Medicinal therapy: Treatment involves the use of Golden Cabinet Kidney Qì Pill (金匮肾气丸 jīn guì shèn qì wán) to provide warming supplementation and boost kidney qì and to warm yáng and transform water, and Left-Running Metal Pill (左金丸 zuǒ jīn wán) to harmonize the stomach and downbear turbidity. Where enduring depression has given way to heat transformation, abdominal distension and diarrhea, vexation and agitation, dry lips, a taste of urine in the mouth, and a thick turbid tongue fur are observed, and the treatment is to free yáng and downbear turbidity with Rhubarb and Aconite Decoction (大黄附子汤 dà huáng fù zǐ tāng) combined with Coptis Gallbladder-Warming Decoction (黄连温胆汤 huáng lián wēn dǎn tāng). If there is a pronounced yáng brightness (yáng míng) bowel pattern, formulas such as Major Qì-Coordinating Decoction (大承气汤 dà chéng qì tāng) and Yellow Dragon Decoction (黄龙汤 huáng lóng tāng) may be used.

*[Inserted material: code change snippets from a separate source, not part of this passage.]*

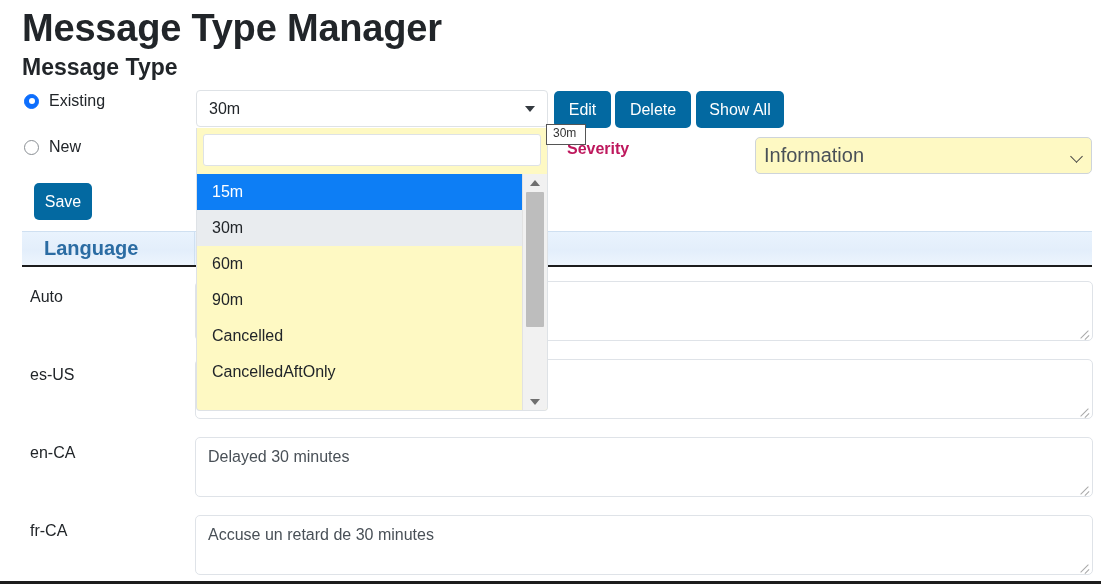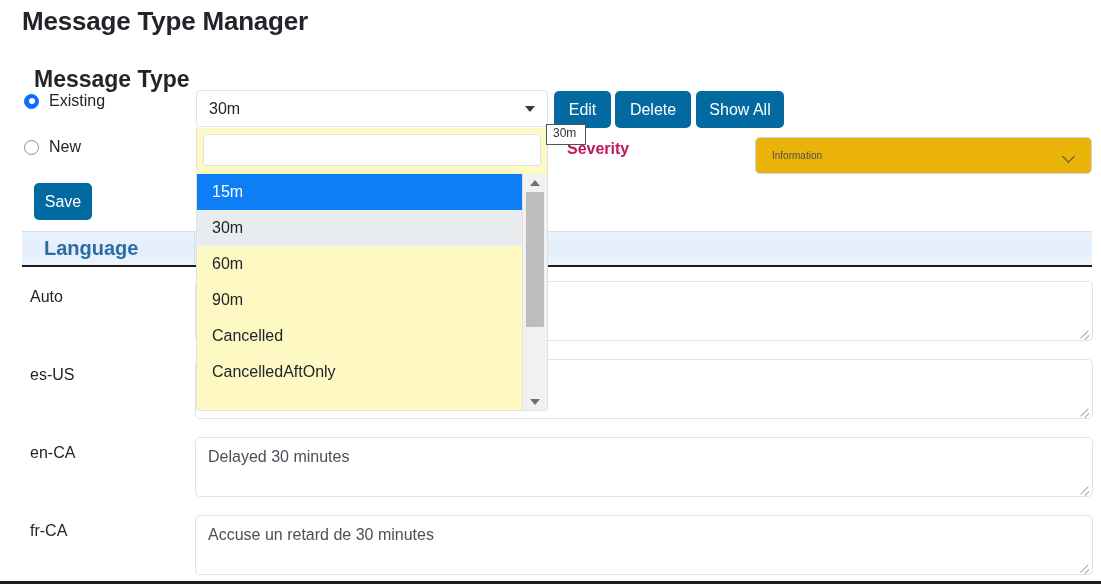--- a/index.html
+++ b/index.html
@@ -24,7 +24,7 @@
     position: absolute;
     left: 22px;
     top: 6px;
-    font-size: 26px;
+    font-size: 38px;
     font-weight: bold;
     color: #212529;
     letter-spacing: -0.2px;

2. Vomiting with the gradual appearance of fecal and urinary stoppage, accompanied by a sense of blockage in the throat. This is a severe form of dysphagia-occulsion (噎膈 yē gé).

3. Exuberance of both yīn and yáng. When yīn qì is overexuberant and yáng qì is not nourished, this is called block. When yáng qì is overexuberant and yīn qì is not nourished, this is called repulsion. When yīn and yáng are both overexuberant and fail to nourish each other, this is called block and repulsion.

4. Extremely exuberant wrist and man’s prognosis pulses, which are a sign of impending severance of yīn and yáng.

Etymology

Chinguān, shut, close; a narrow pass; 格 gé, fight, resist.